I guess having my device run code that doesn't benefit my experience, unnecessarily consumes resources, and comes from somewhere I don't know is technically "fine". To me, it sounds like a security, privacy, and efficiency nightmare.
I have GL-inet brume 2 which runs in drop in gateway mode alongside my main router, and on it I have AdGuard home
Got a pihole a few years ago, works like a charm. The only annoyance is when you actually look for produces and nearly all links in google are dead due to ads.
Add *.google.com to the blacklist: problem solved.
This was a major factor in getting a Kagi subscription for my wife.
Ive got enough "mental fortitude" not to really care that much about ads.
The ad industry is very proud of you
uBlock origin, or just avoiding the site if it doesn't work.
Noscript temporary whitelist only combined with uBlock origin and sponsorblock. A CSS toggle button is important too to be able to read text when the page doesn't display correctly. As well as a "superstop" button to (near) completely end all JS execution in a tab after loading.

After 15 years of using NoScript this way I have developed a sixth sense for the minimal set of individual hostnames/ips need to be JS allowed on a typical site. I'm quite fast at it. But wix.com hosted sites and others like it that have one JS domain required to load another and so on serially 5x deep I just close rather than refreshing the page 5 times.

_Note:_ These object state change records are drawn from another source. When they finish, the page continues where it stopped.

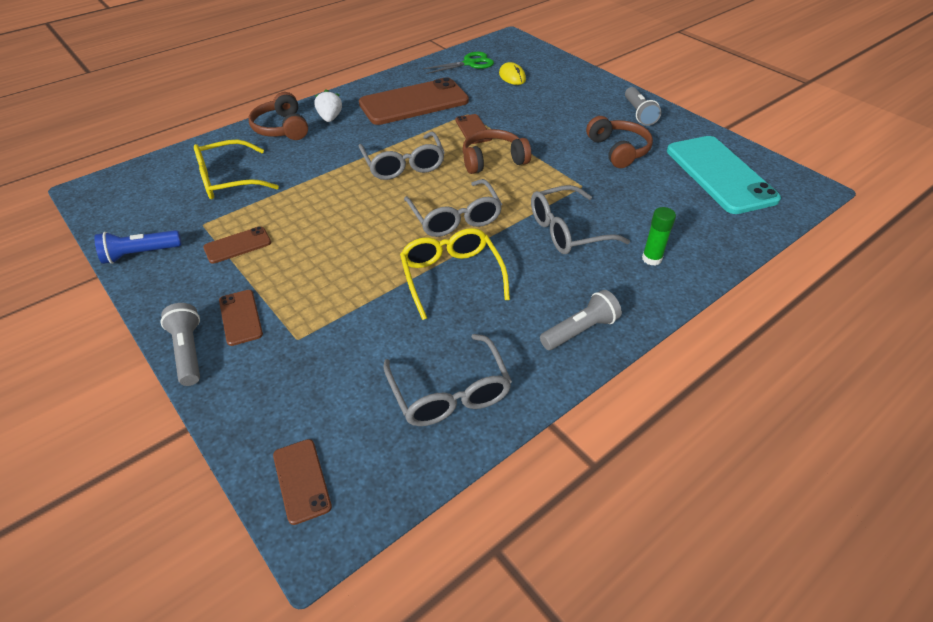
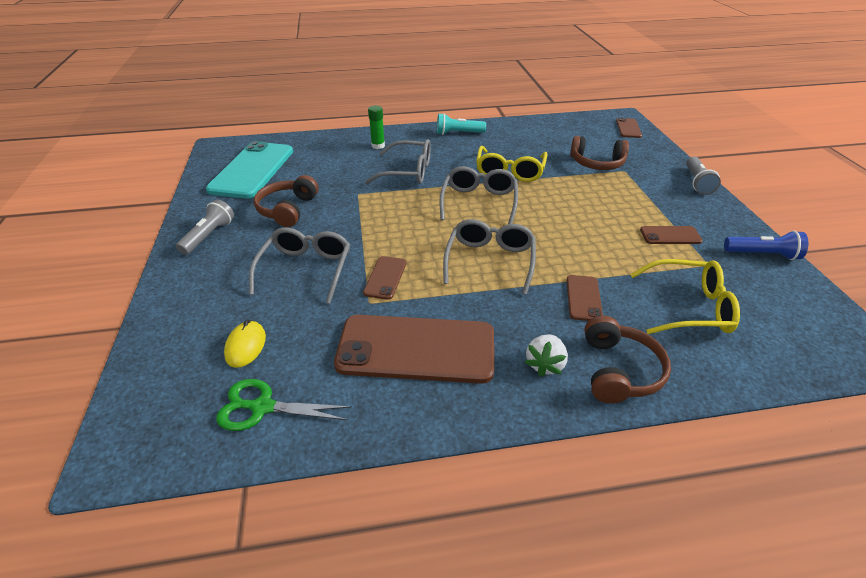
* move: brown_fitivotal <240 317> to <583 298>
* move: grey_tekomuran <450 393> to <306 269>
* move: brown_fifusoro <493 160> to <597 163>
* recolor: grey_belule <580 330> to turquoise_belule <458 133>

I use Firefox + uMatrix to achieve a similar setup.

One advantage of using only a script blocker in favor of a proper ad blocker is that I don't shut off reasonable ads but only the ones that do shady stuff with a lot of computation and tracking on the client PC.

uMatrix has the advantage that it additionally blocks cookies by default, making the tracking even harder.

nextdns for whole network dns if you don't want to host yourself. if you feel like hosting, there is pihole and adguard home.
I feel sort of odd never having installed an ad blocker, but firefox must do some stuff also because a few websites still complain and tell me to turn it off, whatever "it" is. I'm pretty good with the youtube skip button does that count?